Ragged Clown

It's just a shadow you're seeing that he's chasing…


But do I really know?

October
2023

I’m looking out my window and I see a sheep on the hill across the harbour. I believe there is a sheep on the hill but do I know it?

I believe there is a sheep on the hill

Until recently, philosophers would have said that there are three conditions that need to be met before a belief can be considered knowledge.

First of all, I have to believe it. If I don’t believe there is a sheep on the hill, then I certainly don’t know it. Duh!

Second, it has to be true. If that sheep is not actually a sheep — if it’s actually a dog that looks like a sheep — then I don’t really know it after all. I believed it, but I was wrong.

Third, my belief has to be justified. Let’s say my curtains are closed and someone asks me if there is a sheep on the hill. I consult my Magic 8 Ball and it tells me ‘Without a doubt’, there is a sheep on the hill. Does my Magic 8 Ball justify my belief? Of course not. My Magic 8 Ball is not a source of knowledge and I am not justified in believing what it tells me even if what it tells me is true.

There is, without a doubt, a sheep on the hill.

In summary, a belief counts as knowledge if it is a justified true belief — or just JTB for short.

JTB was the standard account of knowledge until the 1960s when Edmund Gettier found some scenarios where a belief is true and justified but doesn’t count as knowledge. Let’s go back to my sheep.

I’m looking out my window and I see a sheep on the hill across the harbour. I say ‘There is a sheep on the hill and I know it’.

But! It turns out that the sheep is actually a dog that looks like a sheep. It’s not true.

But, wait!! There is actually a sheep that I couldn’t see — it’s right behind the dog. There IS a sheep on the hill, just not the one I thought I saw. I knew there was a sheep on the hill!

According to Gettier, I did not know that there was a sheep on the hill. My reason for believing it was justified, even though my evidence turned out to be false. My belief was justified and true but it was not knowledge because it was only true by a lucky coincidence.

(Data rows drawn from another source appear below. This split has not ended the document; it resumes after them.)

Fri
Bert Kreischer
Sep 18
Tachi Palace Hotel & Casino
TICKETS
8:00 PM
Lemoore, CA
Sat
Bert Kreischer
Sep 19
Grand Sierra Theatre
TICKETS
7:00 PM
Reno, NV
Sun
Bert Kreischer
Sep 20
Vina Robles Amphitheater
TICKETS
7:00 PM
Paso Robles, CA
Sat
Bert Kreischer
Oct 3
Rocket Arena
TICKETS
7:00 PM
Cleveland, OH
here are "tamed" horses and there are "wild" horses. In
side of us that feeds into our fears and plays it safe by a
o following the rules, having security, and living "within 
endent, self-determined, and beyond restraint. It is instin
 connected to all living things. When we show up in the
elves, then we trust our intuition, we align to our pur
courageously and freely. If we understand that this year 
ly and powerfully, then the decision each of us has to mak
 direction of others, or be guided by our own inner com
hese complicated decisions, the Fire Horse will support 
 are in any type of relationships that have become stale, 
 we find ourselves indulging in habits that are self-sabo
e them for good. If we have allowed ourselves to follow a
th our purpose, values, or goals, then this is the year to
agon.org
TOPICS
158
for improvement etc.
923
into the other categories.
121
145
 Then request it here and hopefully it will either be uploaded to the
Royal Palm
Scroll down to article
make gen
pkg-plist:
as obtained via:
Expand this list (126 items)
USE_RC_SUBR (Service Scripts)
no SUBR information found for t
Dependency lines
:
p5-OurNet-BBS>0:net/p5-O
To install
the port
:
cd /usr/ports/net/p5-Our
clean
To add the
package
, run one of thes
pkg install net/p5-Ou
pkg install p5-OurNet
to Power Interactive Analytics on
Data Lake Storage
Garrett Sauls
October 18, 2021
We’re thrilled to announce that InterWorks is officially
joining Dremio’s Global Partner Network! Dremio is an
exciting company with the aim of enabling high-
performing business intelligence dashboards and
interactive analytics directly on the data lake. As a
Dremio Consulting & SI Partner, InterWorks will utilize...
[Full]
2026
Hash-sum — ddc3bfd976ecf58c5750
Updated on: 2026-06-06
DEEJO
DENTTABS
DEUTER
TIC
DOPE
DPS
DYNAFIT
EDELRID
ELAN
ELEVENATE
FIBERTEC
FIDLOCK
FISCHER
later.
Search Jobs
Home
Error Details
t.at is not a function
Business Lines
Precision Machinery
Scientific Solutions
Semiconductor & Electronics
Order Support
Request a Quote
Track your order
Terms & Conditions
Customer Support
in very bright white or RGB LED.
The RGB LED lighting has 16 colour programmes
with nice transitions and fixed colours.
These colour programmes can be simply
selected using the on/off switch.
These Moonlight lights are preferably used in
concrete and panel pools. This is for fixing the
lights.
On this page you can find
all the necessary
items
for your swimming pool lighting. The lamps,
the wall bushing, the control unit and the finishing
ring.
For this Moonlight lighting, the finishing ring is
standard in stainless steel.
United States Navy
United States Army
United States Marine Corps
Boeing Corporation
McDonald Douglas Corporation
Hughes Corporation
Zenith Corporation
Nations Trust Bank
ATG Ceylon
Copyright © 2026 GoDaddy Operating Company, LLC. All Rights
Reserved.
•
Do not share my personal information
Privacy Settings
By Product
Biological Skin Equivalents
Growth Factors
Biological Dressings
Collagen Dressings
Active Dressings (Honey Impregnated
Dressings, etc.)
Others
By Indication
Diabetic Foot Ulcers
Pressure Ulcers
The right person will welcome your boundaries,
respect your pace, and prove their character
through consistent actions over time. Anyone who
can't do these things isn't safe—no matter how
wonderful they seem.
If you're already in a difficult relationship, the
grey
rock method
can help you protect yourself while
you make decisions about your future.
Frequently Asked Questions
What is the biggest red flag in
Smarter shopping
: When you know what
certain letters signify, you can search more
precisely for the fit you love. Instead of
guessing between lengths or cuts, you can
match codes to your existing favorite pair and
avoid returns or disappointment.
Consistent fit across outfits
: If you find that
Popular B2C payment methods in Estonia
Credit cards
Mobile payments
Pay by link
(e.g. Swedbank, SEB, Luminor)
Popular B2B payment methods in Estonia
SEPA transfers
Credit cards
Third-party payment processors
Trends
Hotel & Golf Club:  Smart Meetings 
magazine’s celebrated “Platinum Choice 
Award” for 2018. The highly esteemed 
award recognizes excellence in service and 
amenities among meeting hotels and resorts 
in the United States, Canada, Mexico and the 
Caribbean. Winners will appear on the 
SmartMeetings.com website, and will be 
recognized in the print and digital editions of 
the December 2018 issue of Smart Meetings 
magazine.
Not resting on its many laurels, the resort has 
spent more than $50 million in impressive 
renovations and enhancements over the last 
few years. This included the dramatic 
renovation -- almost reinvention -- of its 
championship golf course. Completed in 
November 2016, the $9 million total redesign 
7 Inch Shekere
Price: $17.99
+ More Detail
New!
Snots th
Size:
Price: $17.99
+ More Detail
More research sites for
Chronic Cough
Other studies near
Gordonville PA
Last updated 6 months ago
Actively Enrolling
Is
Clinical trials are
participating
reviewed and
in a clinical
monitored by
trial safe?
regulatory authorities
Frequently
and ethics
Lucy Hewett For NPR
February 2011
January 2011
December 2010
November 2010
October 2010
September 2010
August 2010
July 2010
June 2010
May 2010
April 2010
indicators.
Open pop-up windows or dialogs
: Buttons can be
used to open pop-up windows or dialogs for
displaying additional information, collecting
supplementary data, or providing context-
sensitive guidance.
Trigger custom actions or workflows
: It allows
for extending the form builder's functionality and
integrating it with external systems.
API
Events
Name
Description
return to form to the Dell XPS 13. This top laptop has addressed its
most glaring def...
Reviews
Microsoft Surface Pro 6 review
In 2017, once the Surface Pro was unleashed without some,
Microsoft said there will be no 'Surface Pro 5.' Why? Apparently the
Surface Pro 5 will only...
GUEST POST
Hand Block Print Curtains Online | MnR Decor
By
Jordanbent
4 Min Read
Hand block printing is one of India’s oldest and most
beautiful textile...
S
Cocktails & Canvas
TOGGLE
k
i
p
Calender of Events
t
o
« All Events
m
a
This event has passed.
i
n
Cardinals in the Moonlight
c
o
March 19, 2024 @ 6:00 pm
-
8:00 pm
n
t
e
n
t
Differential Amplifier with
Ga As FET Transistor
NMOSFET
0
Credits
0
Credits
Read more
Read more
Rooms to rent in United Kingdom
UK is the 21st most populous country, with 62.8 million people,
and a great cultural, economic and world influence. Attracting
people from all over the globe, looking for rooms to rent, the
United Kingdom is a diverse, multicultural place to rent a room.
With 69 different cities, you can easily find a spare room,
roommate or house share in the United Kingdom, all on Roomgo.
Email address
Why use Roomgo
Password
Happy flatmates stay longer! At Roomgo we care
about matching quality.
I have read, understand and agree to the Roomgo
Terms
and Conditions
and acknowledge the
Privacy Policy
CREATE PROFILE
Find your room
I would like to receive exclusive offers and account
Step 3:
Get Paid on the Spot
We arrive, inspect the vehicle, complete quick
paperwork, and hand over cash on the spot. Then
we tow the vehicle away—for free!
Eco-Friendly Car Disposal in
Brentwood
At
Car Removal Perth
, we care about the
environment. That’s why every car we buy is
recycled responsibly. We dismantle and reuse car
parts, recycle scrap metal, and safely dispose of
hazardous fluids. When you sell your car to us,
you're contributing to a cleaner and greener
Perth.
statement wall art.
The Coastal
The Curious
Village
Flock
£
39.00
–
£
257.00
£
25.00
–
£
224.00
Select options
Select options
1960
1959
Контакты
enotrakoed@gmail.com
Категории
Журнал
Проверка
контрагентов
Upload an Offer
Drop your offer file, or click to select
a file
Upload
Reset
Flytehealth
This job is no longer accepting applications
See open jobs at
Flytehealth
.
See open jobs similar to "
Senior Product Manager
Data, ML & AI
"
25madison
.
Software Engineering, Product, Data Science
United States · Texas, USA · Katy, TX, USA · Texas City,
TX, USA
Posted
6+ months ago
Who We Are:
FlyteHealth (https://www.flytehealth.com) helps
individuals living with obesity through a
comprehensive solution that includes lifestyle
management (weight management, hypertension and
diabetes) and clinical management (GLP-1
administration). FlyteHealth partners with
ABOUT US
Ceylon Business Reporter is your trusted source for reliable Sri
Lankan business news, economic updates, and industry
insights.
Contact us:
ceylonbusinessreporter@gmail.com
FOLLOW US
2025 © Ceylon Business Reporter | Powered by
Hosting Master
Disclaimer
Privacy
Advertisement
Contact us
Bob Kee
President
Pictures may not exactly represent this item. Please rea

According to Gettier, this shows that the justified true belief account of knowledge is insufficient. Gettier came up with several problems like this (he didn’t actually come up with the sheep problem but Gettier’s scenarios are horribly contrived and convoluted). These problems are referred to as Gettier Problems. These problems have kept philosophers busy for the last fifty years.

Here’s another example.

Imagine that we are seeking water on a hot day. We suddenly see water, or so we think. In fact, we are not seeing water but a mirage, but when we reach the spot, we are lucky and find water right there under a rock. Can we say that we had genuine knowledge of water? The answer seems to be negative, for we were just lucky.

(Dreyfus in Stanford Encylopedia of Philosophy)
Is it real? Or just a mirage?

According to the Stanford Encyclopedia of Philosophy (SEP),

A lesson of the Gettier problem is that it appears that even true beliefs that are justified can nevertheless be epistemically lucky in a way inconsistent with knowledge.

(SEP)

SEP says that our choices are to either accept Gettier’s challenge and look for a fourth condition to add to JTB or to challenge Gettier’s claim that the beliefs in Gettier Problems are actually justified.

For me, the idea that my belief that I saw a sheep was justified because I saw a dog that looked like a sheep is, to use philosophical terminology, absolutely nuts. Likewise, ‘mirage in the desert’!? Everyone knows not to trust a mirage. In neither case was the belief justified and, according to me, Gettier is wrong. The lucky beliefs in Gettier Problems are not justified and JTB survives as a sufficient account of knowledge.

But what does it mean for a belief to be justified?

Put Gettier problems to one side for a moment and think back to the simple case at the top of this post. When I mistook the dog for a sheep, my belief wasn’t knowledge because it wasn’t true. So was I justified in believing something that was not true? I thought I had evidence to support my belief but the evidence turned out to be wrong. I maintain that my belief was not justified. I needed more evidence to be sure.

So how much evidence do I need to justify a belief?

Philosophers are pretty much resigned to the idea that we can’t be 100% certain of any truth except for a few exceptional cases such as geometry and things that are true by definition (like, all bachelors are men). Even if I saw a million white swans, I couldn’t know for certain that all swans are white because someone might nip off to Australia and find me some black swans.

All swans are white.

The best that we can hope for is to have enough evidence to justify a belief for now and we can revisit our belief if some new evidence turns up later. Let’s call it ‘provisional knowledge’. Maybe all knowledge is provisional?

But how much evidence is enough?

I don’t get to make the rules but I like the standard used in criminal law: to convict someone you have to have evidence beyond a reasonable doubt. Sometimes, the court gets it wrong because they were mistaken about the evidence — like, they thought the dog was a sheep or the witness saw a mirage — but if they do get it wrong, they go back and retrospectively admit that their belief was not justified. Philosophers should do the same.

Gettier Problems are not problems. Knowledge is justified true belief.